Since last year, staff at Eaton Corporation have been given a choice of two company sponsored health insurance packages: one worth HK$10,000 a year, or another worth HK$5,000 plus HK$5,000 in credits for gym memberships or travel.
For Eaton, an international company that specialises in power management solutions, it's a worthwhile investment to encourage its 100 employees in Hong Kong to lead a healthy lifestyle.
The initiative goes a step further than ordinary corporate wellness programmes, which usually involve discounted health checks, provision of gym facilities or exercise campaigns. Eaton is among a rising number of companies that are launching such incentive programmes to encourage staff to pursue a healthy lifestyle.
"Staff can choose either the downscale or upscale option for which they have to pay some money out of their own pockets, on top of the HK$10,000 paid by the company, for extra protection," says Agnes Tse Oi-man, vice-president of human resources for Eaton's Asia-Pacific region office.
"For those who are fit and expect to make few doctor visits, they can get the downscale option and enjoy the credits."
Eric Kung Ping-yin, chief executive of Human Dynamic, an international health consultancy that designs wellness programmes for corporations, says more local companies are taking a proactive approach to boosting the health of their employees.
"[Companies] would rather make an investment in such incentive programmes instead of having to confront the future costs arising from employees' poor health," he says.
A "know your numbers" campaign is sweeping across the corporate sector, Kung says. Rather than sales figures, however, the numbers refer to the health status of employees. Increasingly, companies are putting their staff through basic health tests to establish a general health profile of their workforce. Blood tests are used to check for, among other things, high levels of cholesterol. "From that information a company can see how many staff are smokers, overweight or prone to diabetes," Kung says. At Eaton, Tse says, a health risk self-assessment was created to gather details about the lifestyles of employees, such as how many cigarettes they smoke a day, their diet and sources of stress.
Tse says such an overall staff health profile can help them identify health risks early, allowing for relevant interventions and solutions. Eaton has 28,000 employees in the Asia-Pacific region, most of whom are assembly line workers, with 20,000 in China and 3,000 in India.
"From the health data we have collected over the past two years, we found that the staff from the Asia-Pacific region suffer a lot of stress," Tse says. "The stress is caused by work, poor diet and lack of exercise, so we have set up a free hotline which staff can call for counselling on stress management."
At CLP Power, incentive programmes take the form of health competitions. Last year, the company launched an inter-department weight-loss competition, where about 180 employees battled to shed the most weight and inches from their waistlines.
"We have also launched a monthly lucky draw to encourage staff to walk up stairs instead of taking the lift," says Albert Lam Fun-sing, CLP Power's deputy director of system operations and chairman of its social recreation club. "The more stairs walked, the higher one's chances of winning the draw."

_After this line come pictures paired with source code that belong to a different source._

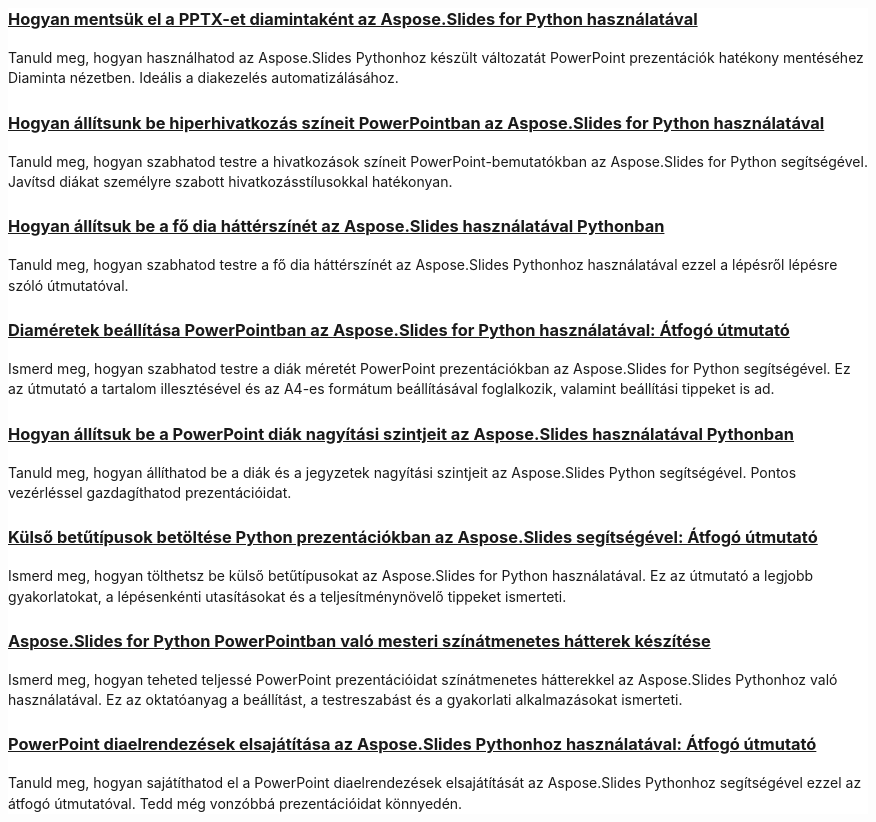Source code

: ### [Hogyan mentsük el a PPTX-et diamintaként az Aspose.Slides for Python használatával](./aspose-slides-python-save-pptx-slide-master/)
Tanuld meg, hogyan használhatod az Aspose.Slides Pythonhoz készült változatát PowerPoint prezentációk hatékony mentéséhez Diaminta nézetben. Ideális a diakezelés automatizálásához.

### [Hogyan állítsunk be hiperhivatkozás színeit PowerPointban az Aspose.Slides for Python használatával](./aspose-slides-python-hyperlink-colors-powerpoint/)
Tanuld meg, hogyan szabhatod testre a hivatkozások színeit PowerPoint-bemutatókban az Aspose.Slides for Python segítségével. Javítsd diákat személyre szabott hivatkozásstílusokkal hatékonyan.

### [Hogyan állítsuk be a fő dia háttérszínét az Aspose.Slides használatával Pythonban](./aspose-slides-python-master-slide-background/)
Tanuld meg, hogyan szabhatod testre a fő dia háttérszínét az Aspose.Slides Pythonhoz használatával ezzel a lépésről lépésre szóló útmutatóval.

### [Diaméretek beállítása PowerPointban az Aspose.Slides for Python használatával: Átfogó útmutató](./set-slide-sizes-aspose-slides-python/)
Ismerd meg, hogyan szabhatod testre a diák méretét PowerPoint prezentációkban az Aspose.Slides for Python segítségével. Ez az útmutató a tartalom illesztésével és az A4-es formátum beállításával foglalkozik, valamint beállítási tippeket is ad.

### [Hogyan állítsuk be a PowerPoint diák nagyítási szintjeit az Aspose.Slides használatával Pythonban](./aspose-slides-python-master-slide-zoom/)
Tanuld meg, hogyan állíthatod be a diák és a jegyzetek nagyítási szintjeit az Aspose.Slides Python segítségével. Pontos vezérléssel gazdagíthatod prezentációidat.

### [Külső betűtípusok betöltése Python prezentációkban az Aspose.Slides segítségével: Átfogó útmutató](./master-external-font-loading-aspose-slides-python/)
Ismerd meg, hogyan tölthetsz be külső betűtípusokat az Aspose.Slides for Python használatával. Ez az útmutató a legjobb gyakorlatokat, a lépésenkénti utasításokat és a teljesítménynövelő tippeket ismerteti.

### [Aspose.Slides for Python PowerPointban való mesteri színátmenetes hátterek készítése](./master-gradient-backgrounds-powerpoint-aspose-slides-python/)
Ismerd meg, hogyan teheted teljessé PowerPoint prezentációidat színátmenetes hátterekkel az Aspose.Slides Pythonhoz való használatával. Ez az oktatóanyag a beállítást, a testreszabást és a gyakorlati alkalmazásokat ismerteti.

### [PowerPoint diaelrendezések elsajátítása az Aspose.Slides Pythonhoz használatával: Átfogó útmutató](./master-powerpoint-layout-aspose-slides-python/)
Tanuld meg, hogyan sajátíthatod el a PowerPoint diaelrendezések elsajátítását az Aspose.Slides Pythonhoz segítségével ezzel az átfogó útmutatóval. Tedd még vonzóbbá prezentációidat könnyedén.
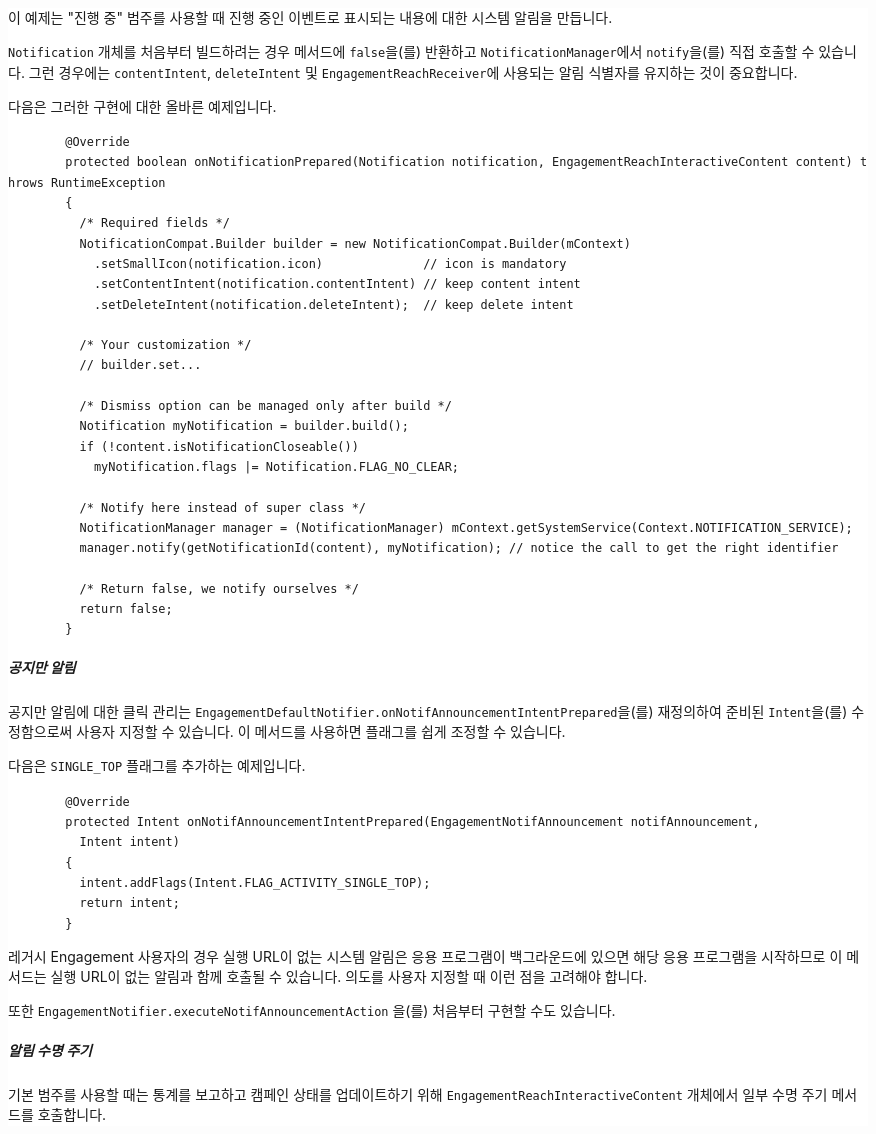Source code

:이 예제는 "진행 중" 범주를 사용할 때 진행 중인 이벤트로 표시되는 내용에 대한 시스템 알림을 만듭니다.

`Notification` 개체를 처음부터 빌드하려는 경우 메서드에 `false`을(를) 반환하고 `NotificationManager`에서 `notify`을(를) 직접 호출할 수 있습니다. 그런 경우에는 `contentIntent`, `deleteIntent` 및 `EngagementReachReceiver`에 사용되는 알림 식별자를 유지하는 것이 중요합니다.

다음은 그러한 구현에 대한 올바른 예제입니다.

            @Override
            protected boolean onNotificationPrepared(Notification notification, EngagementReachInteractiveContent content) throws RuntimeException
            {
              /* Required fields */
              NotificationCompat.Builder builder = new NotificationCompat.Builder(mContext)
                .setSmallIcon(notification.icon)              // icon is mandatory
                .setContentIntent(notification.contentIntent) // keep content intent
                .setDeleteIntent(notification.deleteIntent);  // keep delete intent

              /* Your customization */
              // builder.set...

              /* Dismiss option can be managed only after build */
              Notification myNotification = builder.build();
              if (!content.isNotificationCloseable())
                myNotification.flags |= Notification.FLAG_NO_CLEAR;

              /* Notify here instead of super class */
              NotificationManager manager = (NotificationManager) mContext.getSystemService(Context.NOTIFICATION_SERVICE);
              manager.notify(getNotificationId(content), myNotification); // notice the call to get the right identifier

              /* Return false, we notify ourselves */
              return false;
            }

##### <a name="notification-only-announcements"></a>공지만 알림
공지만 알림에 대한 클릭 관리는 `EngagementDefaultNotifier.onNotifAnnouncementIntentPrepared`을(를) 재정의하여 준비된 `Intent`을(를) 수정함으로써 사용자 지정할 수 있습니다. 이 메서드를 사용하면 플래그를 쉽게 조정할 수 있습니다.

다음은 `SINGLE_TOP` 플래그를 추가하는 예제입니다.

            @Override
            protected Intent onNotifAnnouncementIntentPrepared(EngagementNotifAnnouncement notifAnnouncement,
              Intent intent)
            {
              intent.addFlags(Intent.FLAG_ACTIVITY_SINGLE_TOP);
              return intent;
            }

레거시 Engagement 사용자의 경우 실행 URL이 없는 시스템 알림은 응용 프로그램이 백그라운드에 있으면 해당 응용 프로그램을 시작하므로 이 메서드는 실행 URL이 없는 알림과 함께 호출될 수 있습니다. 의도를 사용자 지정할 때 이런 점을 고려해야 합니다.

또한 `EngagementNotifier.executeNotifAnnouncementAction` 을(를) 처음부터 구현할 수도 있습니다.

##### <a name="notification-life-cycle"></a>알림 수명 주기
기본 범주를 사용할 때는 통계를 보고하고 캠페인 상태를 업데이트하기 위해 `EngagementReachInteractiveContent` 개체에서 일부 수명 주기 메서드를 호출합니다.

Disincentives are another approach to encouraging a healthier workforce. In the West, it's not uncommon for companies to fine overweight staff or smokers. In 2010 a new health bill was passed in the US which allowed companies to adopt punitive measures to boost employees' health.
Tyre maker Michelin decreed that male and female staff would have to pay an extra HK$7,800 in insurance fees if their waist was over 101.6cm and 88.9cm respectively. Department store chain Macy's fines employees who smoke US$35 per month if they refuse to join a programme to quit.
A recent survey by human resources firm Aon Hewitt interviewed 800 large- and medium-sized employers in the US. It found that 79 per cent of companies have cash incentives to encourage staff to join health check or fitness programmes, 58 per cent plan to fine staff for leading unhealthy lifestyles and 5 per cent have already implemented punitive programmes.
While Hong Kong companies have yet to adopt the idea of punitive measures, Kung says more bosses have taken to embracing the incentive approach.
"The loss of productivity resulting from absenteeism and poor work performance of staff with poor health is a far greater cost than making an investment in incentive programmes," he says.
Local charity Lok Sin Tong launched an outreach quit-smoking programme at the start of this year with a grant of HK$4.5 million from the Health Department's Tobacco Control Office.
The charity sends counsellors to companies to provide help with creating policies to encourage their employees to stop smoking. So far 65 local companies have joined the programme.
According to a Lok Sin Tong spokeswoman, some companies offer a cash prize or paid leave as rewards for people who give up. Other companies have a buddy programme that pairs a smoker with a non-smoker who tags along to counselling sessions and provides encouragement.
Half the participating companies are in the property management, sales and cleaning sectors, which tend to have many staff who deal with the public, says the spokeswoman.
"We saw that smoking cessation services on the market were already saturated, so in order to have more progress in the drive to snuff out smoking, we approached employers. Companies acknowledge the toll smoking takes on employees' health and hence the companies' operational costs," she says.
"We have found that employers can influence staff more than their families because people care about what their bosses think of them."